Descartes, a philosopher and scientist, led his scientific colleagues down the path of presupposing that reality is ultimate constituents which have only primary and not secondary qualities.  Primary qualities are quantitatively measurable — like length, width, height, weight.  The secondary qualities were and are considered totally subjective, caused by the primary qualities, but hardly corresponding to them.  Secondary qualities are what most of our world, all of our subjective experience, is made up of.  These are qualities like color, taste, smell, wetness, sound, texture, feelings of motion and so on.  There is a very abstract concept of what these ultimate things, which have only primary qualities, are; a concept which we have been so saturated in as a cornerstone cultural dogma that we no longer recognize its abstruse and ambiguous nature.  Its use has become religious, a matter of faith.  This is the concept of the ultimate particle, the atom.  These little things supposedly cause, in a totally subjective sense, most of our experience of a world which is essentially an illusion, for the secondary qualities have no correspondence to the primary qualities of matter.  One simply causes the other like LSD causes psychic trips.  There is no logical correspondence, as if the LSD is a map of the experiences it induces, just temporal conjunction.

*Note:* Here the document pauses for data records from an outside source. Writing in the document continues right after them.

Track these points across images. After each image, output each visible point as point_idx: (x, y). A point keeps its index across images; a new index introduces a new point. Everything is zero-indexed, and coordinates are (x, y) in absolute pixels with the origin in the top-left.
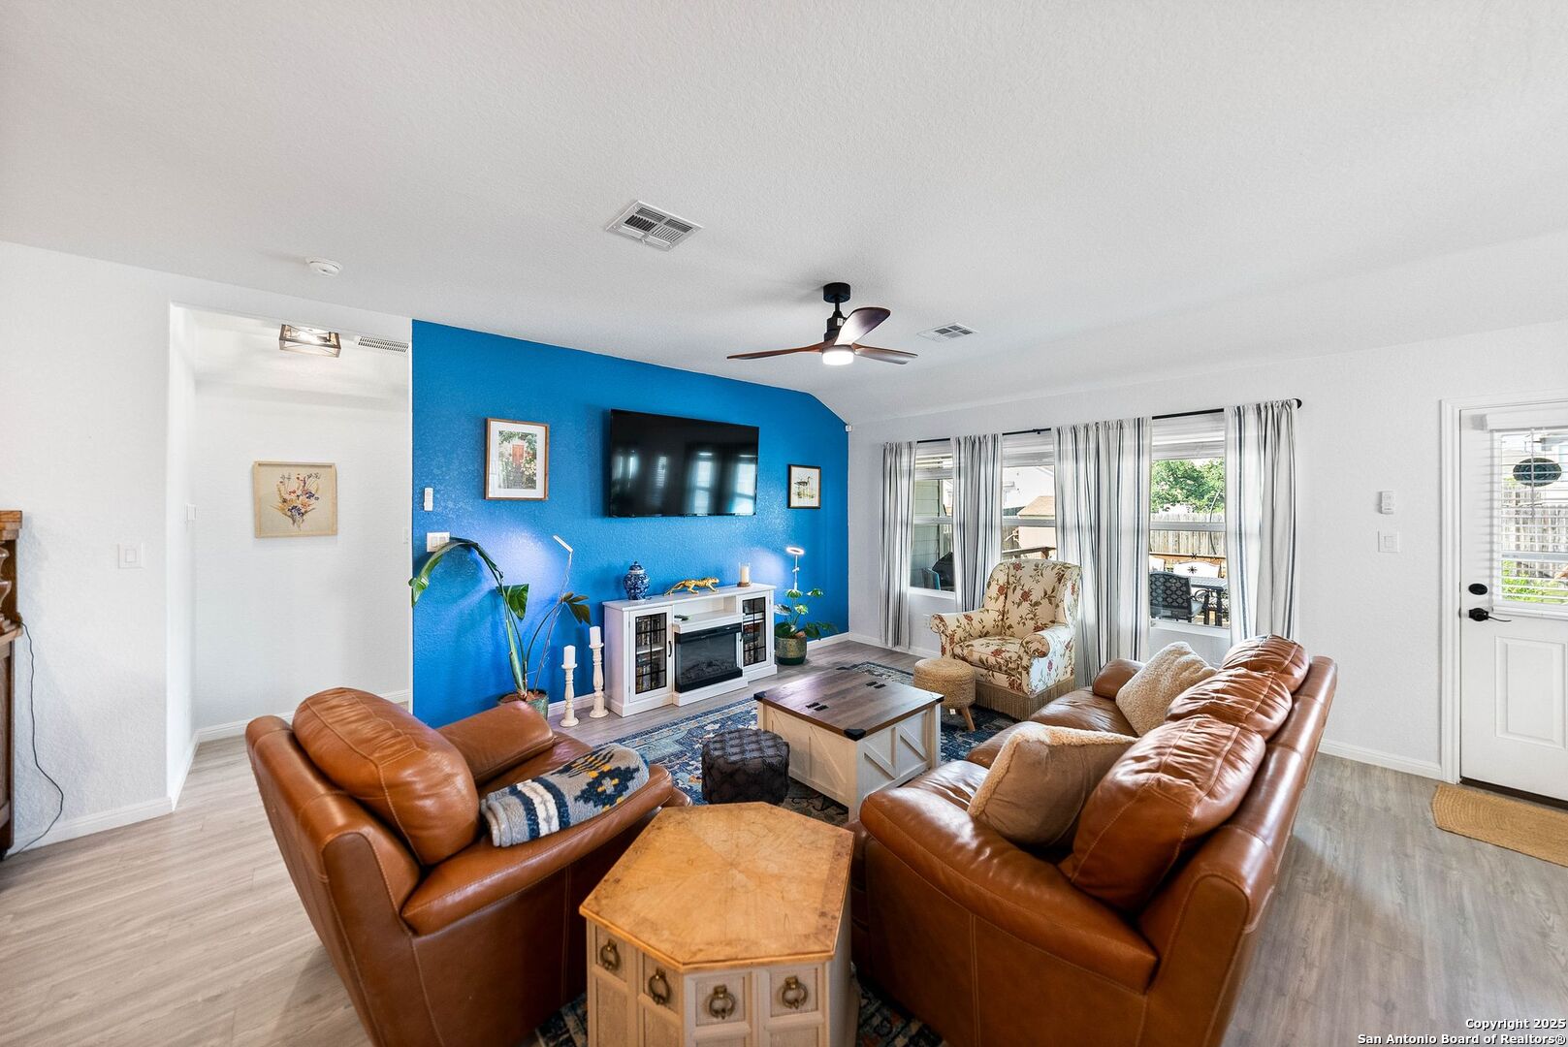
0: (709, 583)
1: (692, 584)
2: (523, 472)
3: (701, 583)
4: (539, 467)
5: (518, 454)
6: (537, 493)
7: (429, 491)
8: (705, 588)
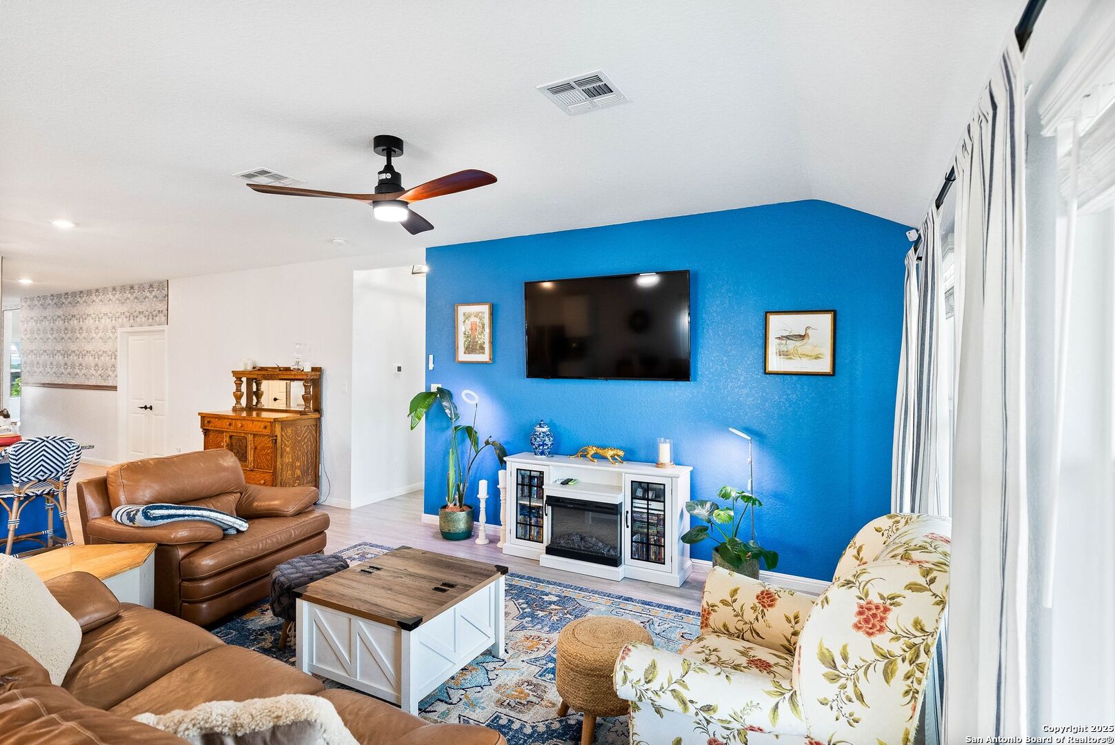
0: (609, 453)
1: (592, 451)
2: (477, 342)
3: (601, 452)
4: (485, 338)
5: (474, 328)
6: (485, 357)
7: (431, 357)
8: (604, 458)
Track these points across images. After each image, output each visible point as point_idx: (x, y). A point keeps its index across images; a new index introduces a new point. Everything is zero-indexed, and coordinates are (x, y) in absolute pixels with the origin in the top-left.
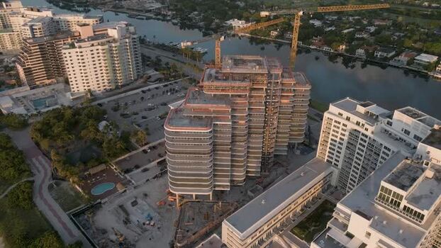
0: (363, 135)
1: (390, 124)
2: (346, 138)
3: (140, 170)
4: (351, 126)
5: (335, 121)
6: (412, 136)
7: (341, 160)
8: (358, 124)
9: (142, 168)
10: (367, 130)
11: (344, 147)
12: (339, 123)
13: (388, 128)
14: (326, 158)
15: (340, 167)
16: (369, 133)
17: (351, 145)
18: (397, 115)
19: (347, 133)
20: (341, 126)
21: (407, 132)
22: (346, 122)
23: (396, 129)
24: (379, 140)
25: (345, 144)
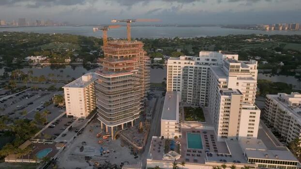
0: (190, 67)
1: (199, 59)
2: (181, 73)
3: (60, 136)
4: (183, 66)
5: (174, 67)
6: (210, 60)
7: (181, 86)
8: (185, 63)
9: (61, 134)
10: (192, 64)
11: (181, 79)
12: (176, 67)
13: (199, 61)
14: (173, 89)
15: (181, 90)
16: (193, 65)
17: (185, 76)
18: (201, 53)
19: (182, 70)
20: (178, 68)
21: (208, 60)
22: (180, 65)
23: (202, 60)
24: (198, 66)
25: (181, 76)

Now it did not take long for philosophers and scientists, after Descartes, to figure out that all of our so-called measurements of the primary, supposedly objective qualities of matter, are actually just as subject to causation by those primary qualities as the admittedly subjective secondary qualities.  The primary qualities are the comprehensive cause of all of subjective experience, including our supposedly objective measurements — our apprehensions of squareness, roundness, circularity, sphericality, length, width, height, weight and so on.  We perceive primary qualities through the same causal mechanism which makes primary qualities the cause of subjective, secondary qualities.  It is all subjective.  There is no intelligible correspondence between subjective experience, as such, and objective Reality, if our experience in itself is not more primary, realer, than the “objective” constituents, objective causes, which we invent and now cannot either verify or falsify.  In such a universe, divided between the subjective and the objective, the subject takes place as an effect of the object, and cannot get outside of the mechanism, the black box, which translates this input into the subjective output.  We become trapped inside of our own minds with no way to find our way back to Reality.

The Cartesian view of Reality underlying modern Western science plunges us into skepticism.  Science has been dead, in this sense, ever since Descartes.  As a view of Reality modern western science has committed suicide.  Its view of Reality implies the impossibility of knowing Reality.  Science survives only as a pragmatic description of the regularities of experience, leading to technology.

Descartes destroyed science, making it unnecessarily skeptical and irreligious when he separated the subjective effect in the observer from its object, which, therefore, cannot actually be its object.  If we reject this version of Reality, insisting that our experience is Reality (that the subject and object are not bifurcated), then science has no interesting reductionist work to do.

If you are a Christian, contemplating the death of modern science as a description of Reality, the reality of salvation history, and your own religious experience, you should keep in mind that the incarnation of God in Christ makes perfect sense in a universe in which it is our human experience which is irreducibly real.  There are new, postmodern views of scientific Reality based on what quantum mechanics implies about the role of the observer in making the world determinate, definite.  One of the options (see Wolfgang Smith, The Quantum Enigma, written from a Christian point of view) is to simply reject the old, and perhaps threadbare Cartesian notion, that our experience is not something absolutely real in itself.  But this may simply mean that what is finally real, what constitutes the only thing in itself, is human and divine consciousness.